* _EXTRAIT_
5. Ces dispositions poursuivent notamment le but d'intérêt général d'éviter à la collectivité publique ou au concessionnaire d'être contraints, par le seul effet d'une initiative privée, de réaliser des travaux d'extension ou de renforcement des réseaux publics de distribution d'eau, d'assainissement ou d'électricité et de garantir leur cohérence et leur bon fonctionnement, en prenant en compte les perspectives d'urbanisation et de développement de la collectivité. Il en résulte qu'un permis de construire doit être refusé lorsque, d'une part, des travaux d'extension ou de renforcement de la capacité des réseaux publics sont nécessaires à la desserte de la construction projetée et, d'autre part, l'autorité compétente n'est pas en mesure d'indiquer dans quel délai et par quelle collectivité publique ou par quel concessionnaire de service public ces travaux doivent être exécutés, après avoir, le cas échéant, accompli les diligences appropriées pour recueillir les informations nécessaires à son appréciation. Dans les mêmes conditions, un certificat d'urbanisme négatif doit être délivré lorsque la demande porte sur la faisabilité d'une opération projetée qui répond aux caractéristiques venant d'être indiquées.

* _CONSIGNE_
Poursuivez l'extrait consacré au refus du permis de construire faute de desserte par les réseaux publics, à partir de sa dernière phrase.

* _LIGNES ENREGISTRÉES_
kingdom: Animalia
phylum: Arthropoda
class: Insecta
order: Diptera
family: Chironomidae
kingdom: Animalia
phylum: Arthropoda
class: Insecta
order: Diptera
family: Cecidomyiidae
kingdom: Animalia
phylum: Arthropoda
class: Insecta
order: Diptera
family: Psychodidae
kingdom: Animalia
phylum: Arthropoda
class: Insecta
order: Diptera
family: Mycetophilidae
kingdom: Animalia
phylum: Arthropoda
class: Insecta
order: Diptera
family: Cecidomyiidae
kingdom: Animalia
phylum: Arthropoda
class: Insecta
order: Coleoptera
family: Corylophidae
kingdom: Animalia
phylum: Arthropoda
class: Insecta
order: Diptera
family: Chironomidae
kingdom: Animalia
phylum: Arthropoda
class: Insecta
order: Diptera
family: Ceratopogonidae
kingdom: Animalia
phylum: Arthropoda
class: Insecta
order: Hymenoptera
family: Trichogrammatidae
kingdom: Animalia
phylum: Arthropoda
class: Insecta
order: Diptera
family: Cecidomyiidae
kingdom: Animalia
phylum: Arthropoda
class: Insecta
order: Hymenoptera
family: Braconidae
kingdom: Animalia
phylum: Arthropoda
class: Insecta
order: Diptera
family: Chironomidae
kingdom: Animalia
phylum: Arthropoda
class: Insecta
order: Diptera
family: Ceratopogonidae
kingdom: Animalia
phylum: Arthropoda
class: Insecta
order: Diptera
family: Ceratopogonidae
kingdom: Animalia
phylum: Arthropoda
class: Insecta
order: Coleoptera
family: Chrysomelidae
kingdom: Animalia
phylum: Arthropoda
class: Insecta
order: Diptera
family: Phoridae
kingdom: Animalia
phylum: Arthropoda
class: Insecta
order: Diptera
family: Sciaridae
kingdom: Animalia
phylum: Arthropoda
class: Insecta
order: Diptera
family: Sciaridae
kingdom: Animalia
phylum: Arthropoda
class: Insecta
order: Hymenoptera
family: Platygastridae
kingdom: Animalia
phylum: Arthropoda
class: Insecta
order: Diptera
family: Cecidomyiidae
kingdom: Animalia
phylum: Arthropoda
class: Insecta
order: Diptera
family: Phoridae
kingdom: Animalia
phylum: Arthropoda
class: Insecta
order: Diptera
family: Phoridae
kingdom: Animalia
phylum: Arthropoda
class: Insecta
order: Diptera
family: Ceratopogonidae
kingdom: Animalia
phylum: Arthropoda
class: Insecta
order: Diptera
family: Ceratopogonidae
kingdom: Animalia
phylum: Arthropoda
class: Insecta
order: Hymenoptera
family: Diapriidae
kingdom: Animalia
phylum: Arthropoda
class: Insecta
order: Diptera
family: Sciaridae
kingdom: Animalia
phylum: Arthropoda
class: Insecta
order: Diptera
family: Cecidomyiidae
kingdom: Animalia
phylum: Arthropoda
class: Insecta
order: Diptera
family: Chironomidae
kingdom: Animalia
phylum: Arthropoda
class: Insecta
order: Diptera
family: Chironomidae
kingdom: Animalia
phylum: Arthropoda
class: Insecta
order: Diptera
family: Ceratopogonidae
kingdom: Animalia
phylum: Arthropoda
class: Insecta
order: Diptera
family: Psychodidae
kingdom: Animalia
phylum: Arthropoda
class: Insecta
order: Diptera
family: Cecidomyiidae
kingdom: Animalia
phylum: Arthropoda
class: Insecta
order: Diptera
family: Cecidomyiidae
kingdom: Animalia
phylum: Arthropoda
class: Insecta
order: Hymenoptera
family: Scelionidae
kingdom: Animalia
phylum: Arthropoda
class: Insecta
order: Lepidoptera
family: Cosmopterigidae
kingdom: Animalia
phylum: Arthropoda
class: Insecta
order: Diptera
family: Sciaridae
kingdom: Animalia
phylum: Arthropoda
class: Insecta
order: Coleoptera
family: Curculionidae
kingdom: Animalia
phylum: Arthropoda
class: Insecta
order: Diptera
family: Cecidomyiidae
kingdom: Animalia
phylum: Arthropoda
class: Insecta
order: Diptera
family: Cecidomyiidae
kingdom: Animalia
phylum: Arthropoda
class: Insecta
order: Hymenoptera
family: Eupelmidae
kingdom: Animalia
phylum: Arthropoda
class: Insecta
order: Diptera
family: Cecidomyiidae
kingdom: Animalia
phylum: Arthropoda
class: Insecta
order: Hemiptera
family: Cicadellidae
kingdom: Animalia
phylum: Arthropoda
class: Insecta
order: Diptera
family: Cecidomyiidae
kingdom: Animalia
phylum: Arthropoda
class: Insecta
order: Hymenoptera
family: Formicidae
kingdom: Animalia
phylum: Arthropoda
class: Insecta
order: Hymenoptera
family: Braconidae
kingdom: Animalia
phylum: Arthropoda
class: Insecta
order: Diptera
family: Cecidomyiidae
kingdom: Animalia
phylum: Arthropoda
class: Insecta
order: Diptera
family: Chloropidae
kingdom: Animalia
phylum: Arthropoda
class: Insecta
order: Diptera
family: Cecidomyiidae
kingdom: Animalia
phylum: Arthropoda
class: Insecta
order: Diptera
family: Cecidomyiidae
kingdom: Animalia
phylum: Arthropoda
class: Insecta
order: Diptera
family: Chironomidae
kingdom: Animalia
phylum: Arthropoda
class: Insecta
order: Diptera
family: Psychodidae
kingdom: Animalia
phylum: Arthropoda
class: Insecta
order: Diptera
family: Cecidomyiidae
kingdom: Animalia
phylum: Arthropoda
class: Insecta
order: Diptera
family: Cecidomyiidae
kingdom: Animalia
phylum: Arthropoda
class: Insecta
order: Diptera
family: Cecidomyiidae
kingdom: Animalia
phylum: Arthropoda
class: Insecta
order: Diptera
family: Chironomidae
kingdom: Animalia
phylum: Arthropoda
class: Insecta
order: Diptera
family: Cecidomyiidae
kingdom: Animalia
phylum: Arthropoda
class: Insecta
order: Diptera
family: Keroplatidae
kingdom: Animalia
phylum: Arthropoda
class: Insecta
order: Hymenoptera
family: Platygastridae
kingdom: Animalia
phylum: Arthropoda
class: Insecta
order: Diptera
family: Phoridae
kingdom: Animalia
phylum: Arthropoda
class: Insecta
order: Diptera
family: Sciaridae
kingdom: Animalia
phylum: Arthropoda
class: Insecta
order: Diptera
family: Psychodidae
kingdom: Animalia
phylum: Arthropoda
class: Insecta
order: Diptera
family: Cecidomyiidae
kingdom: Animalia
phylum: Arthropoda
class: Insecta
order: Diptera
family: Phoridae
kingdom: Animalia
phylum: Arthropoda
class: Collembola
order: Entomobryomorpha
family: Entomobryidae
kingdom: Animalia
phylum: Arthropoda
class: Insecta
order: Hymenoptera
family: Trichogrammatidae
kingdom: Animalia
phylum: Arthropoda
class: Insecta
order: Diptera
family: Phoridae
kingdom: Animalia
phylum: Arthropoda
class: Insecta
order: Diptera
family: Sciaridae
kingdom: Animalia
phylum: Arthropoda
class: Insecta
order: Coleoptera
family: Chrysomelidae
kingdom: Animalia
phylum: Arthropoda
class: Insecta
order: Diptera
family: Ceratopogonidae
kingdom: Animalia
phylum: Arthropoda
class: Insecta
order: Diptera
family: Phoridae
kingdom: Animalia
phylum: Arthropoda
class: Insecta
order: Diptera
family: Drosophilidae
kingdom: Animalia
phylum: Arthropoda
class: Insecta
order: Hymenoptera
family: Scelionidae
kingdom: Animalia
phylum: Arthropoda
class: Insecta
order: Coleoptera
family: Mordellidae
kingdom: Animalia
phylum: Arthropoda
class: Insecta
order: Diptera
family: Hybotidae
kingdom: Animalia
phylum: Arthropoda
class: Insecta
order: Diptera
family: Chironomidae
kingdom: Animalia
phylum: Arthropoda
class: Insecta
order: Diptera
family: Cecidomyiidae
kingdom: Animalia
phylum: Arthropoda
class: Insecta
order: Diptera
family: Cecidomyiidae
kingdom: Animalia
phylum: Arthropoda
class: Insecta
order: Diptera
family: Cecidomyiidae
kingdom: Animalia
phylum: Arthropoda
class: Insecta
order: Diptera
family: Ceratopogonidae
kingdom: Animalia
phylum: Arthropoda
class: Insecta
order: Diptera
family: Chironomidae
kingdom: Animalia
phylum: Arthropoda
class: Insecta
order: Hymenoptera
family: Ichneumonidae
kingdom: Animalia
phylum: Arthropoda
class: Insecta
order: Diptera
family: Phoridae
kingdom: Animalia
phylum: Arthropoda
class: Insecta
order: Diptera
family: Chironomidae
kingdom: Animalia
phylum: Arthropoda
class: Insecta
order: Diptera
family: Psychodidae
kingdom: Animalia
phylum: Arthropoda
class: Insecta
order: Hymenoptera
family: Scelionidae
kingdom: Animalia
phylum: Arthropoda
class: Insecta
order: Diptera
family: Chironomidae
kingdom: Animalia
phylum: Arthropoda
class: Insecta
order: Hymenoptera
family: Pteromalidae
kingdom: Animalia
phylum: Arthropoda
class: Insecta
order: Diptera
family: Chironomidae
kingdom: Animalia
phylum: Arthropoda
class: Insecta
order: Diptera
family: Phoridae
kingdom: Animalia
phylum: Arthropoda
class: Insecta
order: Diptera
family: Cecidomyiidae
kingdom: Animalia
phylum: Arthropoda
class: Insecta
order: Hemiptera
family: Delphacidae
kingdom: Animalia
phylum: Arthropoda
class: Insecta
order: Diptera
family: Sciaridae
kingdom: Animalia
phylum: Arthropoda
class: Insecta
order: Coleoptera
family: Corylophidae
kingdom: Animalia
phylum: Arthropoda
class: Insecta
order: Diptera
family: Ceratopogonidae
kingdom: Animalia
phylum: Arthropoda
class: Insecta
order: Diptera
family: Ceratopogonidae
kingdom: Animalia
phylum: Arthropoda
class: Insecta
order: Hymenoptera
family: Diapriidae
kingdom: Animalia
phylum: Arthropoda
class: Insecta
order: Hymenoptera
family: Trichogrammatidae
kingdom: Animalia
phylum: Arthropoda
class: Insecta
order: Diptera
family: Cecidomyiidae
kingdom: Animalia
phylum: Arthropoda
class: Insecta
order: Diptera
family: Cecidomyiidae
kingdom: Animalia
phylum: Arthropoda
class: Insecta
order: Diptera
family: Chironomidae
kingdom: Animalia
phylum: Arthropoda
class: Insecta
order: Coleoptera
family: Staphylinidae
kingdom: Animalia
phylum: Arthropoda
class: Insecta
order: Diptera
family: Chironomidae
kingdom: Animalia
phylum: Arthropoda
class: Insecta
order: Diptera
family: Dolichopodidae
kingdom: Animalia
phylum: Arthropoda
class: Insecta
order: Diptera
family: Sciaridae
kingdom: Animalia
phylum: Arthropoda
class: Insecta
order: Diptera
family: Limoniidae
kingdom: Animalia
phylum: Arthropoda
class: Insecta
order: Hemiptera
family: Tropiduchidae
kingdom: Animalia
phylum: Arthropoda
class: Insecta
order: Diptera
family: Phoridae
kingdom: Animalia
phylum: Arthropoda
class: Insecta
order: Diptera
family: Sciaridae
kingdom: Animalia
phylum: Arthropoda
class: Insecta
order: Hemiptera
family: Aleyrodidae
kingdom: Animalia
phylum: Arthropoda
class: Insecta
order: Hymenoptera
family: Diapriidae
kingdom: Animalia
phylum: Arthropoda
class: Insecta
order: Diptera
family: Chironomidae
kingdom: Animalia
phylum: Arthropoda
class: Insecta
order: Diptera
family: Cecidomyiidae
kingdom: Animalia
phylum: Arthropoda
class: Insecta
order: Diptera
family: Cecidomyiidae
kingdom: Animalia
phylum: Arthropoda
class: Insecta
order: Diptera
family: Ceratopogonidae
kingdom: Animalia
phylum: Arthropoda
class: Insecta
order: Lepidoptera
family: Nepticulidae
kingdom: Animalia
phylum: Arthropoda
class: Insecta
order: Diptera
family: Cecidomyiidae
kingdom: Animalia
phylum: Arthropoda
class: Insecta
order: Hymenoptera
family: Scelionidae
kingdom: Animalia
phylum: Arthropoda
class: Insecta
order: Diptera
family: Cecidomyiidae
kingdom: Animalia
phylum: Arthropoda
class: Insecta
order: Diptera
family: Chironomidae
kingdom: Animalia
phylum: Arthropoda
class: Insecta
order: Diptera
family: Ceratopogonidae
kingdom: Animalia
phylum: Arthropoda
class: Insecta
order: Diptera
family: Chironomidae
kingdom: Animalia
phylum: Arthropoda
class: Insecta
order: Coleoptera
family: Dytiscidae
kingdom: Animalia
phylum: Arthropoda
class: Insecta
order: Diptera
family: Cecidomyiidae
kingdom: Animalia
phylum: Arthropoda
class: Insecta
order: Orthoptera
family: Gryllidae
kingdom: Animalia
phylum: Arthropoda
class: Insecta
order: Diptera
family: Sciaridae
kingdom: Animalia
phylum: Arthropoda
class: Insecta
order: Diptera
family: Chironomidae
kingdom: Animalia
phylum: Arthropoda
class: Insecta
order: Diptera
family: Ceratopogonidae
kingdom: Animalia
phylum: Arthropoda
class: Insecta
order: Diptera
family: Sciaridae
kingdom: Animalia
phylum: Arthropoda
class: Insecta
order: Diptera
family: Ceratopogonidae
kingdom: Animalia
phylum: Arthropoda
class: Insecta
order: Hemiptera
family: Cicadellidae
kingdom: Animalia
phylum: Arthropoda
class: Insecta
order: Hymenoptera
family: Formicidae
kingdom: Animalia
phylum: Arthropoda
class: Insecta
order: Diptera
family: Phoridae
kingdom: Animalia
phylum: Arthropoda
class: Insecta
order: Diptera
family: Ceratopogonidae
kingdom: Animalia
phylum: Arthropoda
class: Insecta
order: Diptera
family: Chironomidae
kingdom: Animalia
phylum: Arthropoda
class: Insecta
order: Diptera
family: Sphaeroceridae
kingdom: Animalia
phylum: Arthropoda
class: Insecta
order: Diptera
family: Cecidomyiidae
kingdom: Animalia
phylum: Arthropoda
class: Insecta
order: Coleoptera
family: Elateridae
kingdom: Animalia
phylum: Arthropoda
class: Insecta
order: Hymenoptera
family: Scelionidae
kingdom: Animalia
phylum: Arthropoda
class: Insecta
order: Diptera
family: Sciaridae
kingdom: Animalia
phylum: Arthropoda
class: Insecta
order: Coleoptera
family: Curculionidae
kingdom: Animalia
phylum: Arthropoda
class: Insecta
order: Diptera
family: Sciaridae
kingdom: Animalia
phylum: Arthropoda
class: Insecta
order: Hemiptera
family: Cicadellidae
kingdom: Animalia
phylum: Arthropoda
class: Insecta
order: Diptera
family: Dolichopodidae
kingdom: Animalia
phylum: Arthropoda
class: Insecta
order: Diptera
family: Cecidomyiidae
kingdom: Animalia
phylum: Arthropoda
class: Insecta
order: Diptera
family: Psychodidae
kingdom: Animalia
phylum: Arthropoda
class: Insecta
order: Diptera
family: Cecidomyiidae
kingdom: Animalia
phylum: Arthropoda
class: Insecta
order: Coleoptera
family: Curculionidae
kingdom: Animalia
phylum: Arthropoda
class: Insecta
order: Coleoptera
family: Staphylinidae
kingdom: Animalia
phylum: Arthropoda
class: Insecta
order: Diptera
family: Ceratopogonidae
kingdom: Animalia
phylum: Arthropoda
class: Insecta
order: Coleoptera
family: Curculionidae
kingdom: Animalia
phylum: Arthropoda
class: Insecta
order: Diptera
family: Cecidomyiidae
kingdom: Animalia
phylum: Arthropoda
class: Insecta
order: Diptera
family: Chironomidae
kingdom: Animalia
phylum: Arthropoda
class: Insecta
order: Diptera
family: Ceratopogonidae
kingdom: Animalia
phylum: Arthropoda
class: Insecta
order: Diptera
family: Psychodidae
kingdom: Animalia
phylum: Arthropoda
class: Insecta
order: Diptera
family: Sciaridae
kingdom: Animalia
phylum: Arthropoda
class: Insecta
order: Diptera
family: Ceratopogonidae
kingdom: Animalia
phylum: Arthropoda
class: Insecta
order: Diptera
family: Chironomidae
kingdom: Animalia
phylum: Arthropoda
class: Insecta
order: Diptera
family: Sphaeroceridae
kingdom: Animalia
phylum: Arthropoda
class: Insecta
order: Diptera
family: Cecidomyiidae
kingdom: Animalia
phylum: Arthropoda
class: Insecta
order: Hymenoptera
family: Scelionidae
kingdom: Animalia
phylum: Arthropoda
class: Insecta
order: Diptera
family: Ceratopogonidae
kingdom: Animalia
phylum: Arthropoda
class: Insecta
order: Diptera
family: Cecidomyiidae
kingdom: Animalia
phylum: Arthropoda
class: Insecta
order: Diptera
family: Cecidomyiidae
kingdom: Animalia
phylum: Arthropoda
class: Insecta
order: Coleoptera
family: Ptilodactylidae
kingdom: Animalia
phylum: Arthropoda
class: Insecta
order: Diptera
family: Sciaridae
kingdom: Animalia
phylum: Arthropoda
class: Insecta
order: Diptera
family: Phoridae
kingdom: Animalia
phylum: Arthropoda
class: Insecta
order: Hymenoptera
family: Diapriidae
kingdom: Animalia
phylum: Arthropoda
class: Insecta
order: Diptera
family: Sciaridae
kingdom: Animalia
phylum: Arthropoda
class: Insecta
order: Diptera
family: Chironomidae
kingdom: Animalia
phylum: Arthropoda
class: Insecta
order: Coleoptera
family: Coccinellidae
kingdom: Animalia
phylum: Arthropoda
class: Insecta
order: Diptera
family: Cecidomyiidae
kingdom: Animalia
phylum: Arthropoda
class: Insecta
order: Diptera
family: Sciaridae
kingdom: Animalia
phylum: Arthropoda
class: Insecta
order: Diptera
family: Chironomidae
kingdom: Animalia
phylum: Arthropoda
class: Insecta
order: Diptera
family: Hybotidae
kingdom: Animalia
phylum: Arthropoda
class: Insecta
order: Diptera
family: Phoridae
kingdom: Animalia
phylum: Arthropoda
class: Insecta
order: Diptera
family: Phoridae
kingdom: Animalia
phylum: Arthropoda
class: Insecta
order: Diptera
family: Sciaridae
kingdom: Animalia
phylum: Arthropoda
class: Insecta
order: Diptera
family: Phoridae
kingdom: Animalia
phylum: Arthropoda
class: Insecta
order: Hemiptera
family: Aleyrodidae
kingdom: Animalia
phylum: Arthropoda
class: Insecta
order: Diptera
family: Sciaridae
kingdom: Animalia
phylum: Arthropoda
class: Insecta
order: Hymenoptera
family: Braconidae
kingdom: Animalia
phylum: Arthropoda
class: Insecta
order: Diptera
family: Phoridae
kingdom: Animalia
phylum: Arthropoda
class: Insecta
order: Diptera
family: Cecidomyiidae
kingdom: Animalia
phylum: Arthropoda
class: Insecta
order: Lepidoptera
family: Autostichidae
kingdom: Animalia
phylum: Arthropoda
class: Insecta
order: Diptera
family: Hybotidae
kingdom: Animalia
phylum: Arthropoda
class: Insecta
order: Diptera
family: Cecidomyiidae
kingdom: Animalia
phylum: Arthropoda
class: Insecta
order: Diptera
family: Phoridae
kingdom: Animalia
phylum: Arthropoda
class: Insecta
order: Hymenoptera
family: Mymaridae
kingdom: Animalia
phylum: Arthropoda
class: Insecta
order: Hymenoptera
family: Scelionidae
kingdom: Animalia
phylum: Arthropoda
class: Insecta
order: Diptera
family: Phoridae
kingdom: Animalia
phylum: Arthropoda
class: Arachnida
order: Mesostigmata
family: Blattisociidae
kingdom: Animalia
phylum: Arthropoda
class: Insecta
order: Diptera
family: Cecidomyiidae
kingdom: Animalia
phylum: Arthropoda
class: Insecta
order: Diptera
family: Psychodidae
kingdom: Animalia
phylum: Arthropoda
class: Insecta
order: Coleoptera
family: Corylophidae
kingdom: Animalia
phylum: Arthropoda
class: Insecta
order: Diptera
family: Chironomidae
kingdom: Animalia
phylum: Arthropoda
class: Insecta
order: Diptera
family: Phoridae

* _RÉPONSE_
6. Il ressort des pièces du dossier, et en particulier de la réponse apportée par le syndicat départemental d'énergies du Morbihan dans le cadre de l'instruction de la demande de certificat d'urbanisme déposée par les intéressés que l'opération projetée nécessite une extension du réseau électrique existant, ce qui n'est pas contesté par M. et MmeE.... Il ressort de la même réponse qu'en vertu notamment des dispositions de l'article L. 332-15 du code de l'urbanisme, une partie du coût des équipements à réaliser demeurerait à la charge de la commune d'Arradon. Cette dernière pouvait en conséquence, dès lors qu'elle n'envisageait pas à court ou moyen terme de financer la part des travaux lui incombant, à bon droit invoquer régulièrement les dispositions de l'article L.111-4 du code de l'urbanisme pour déclarer l'opération projetée non réalisable.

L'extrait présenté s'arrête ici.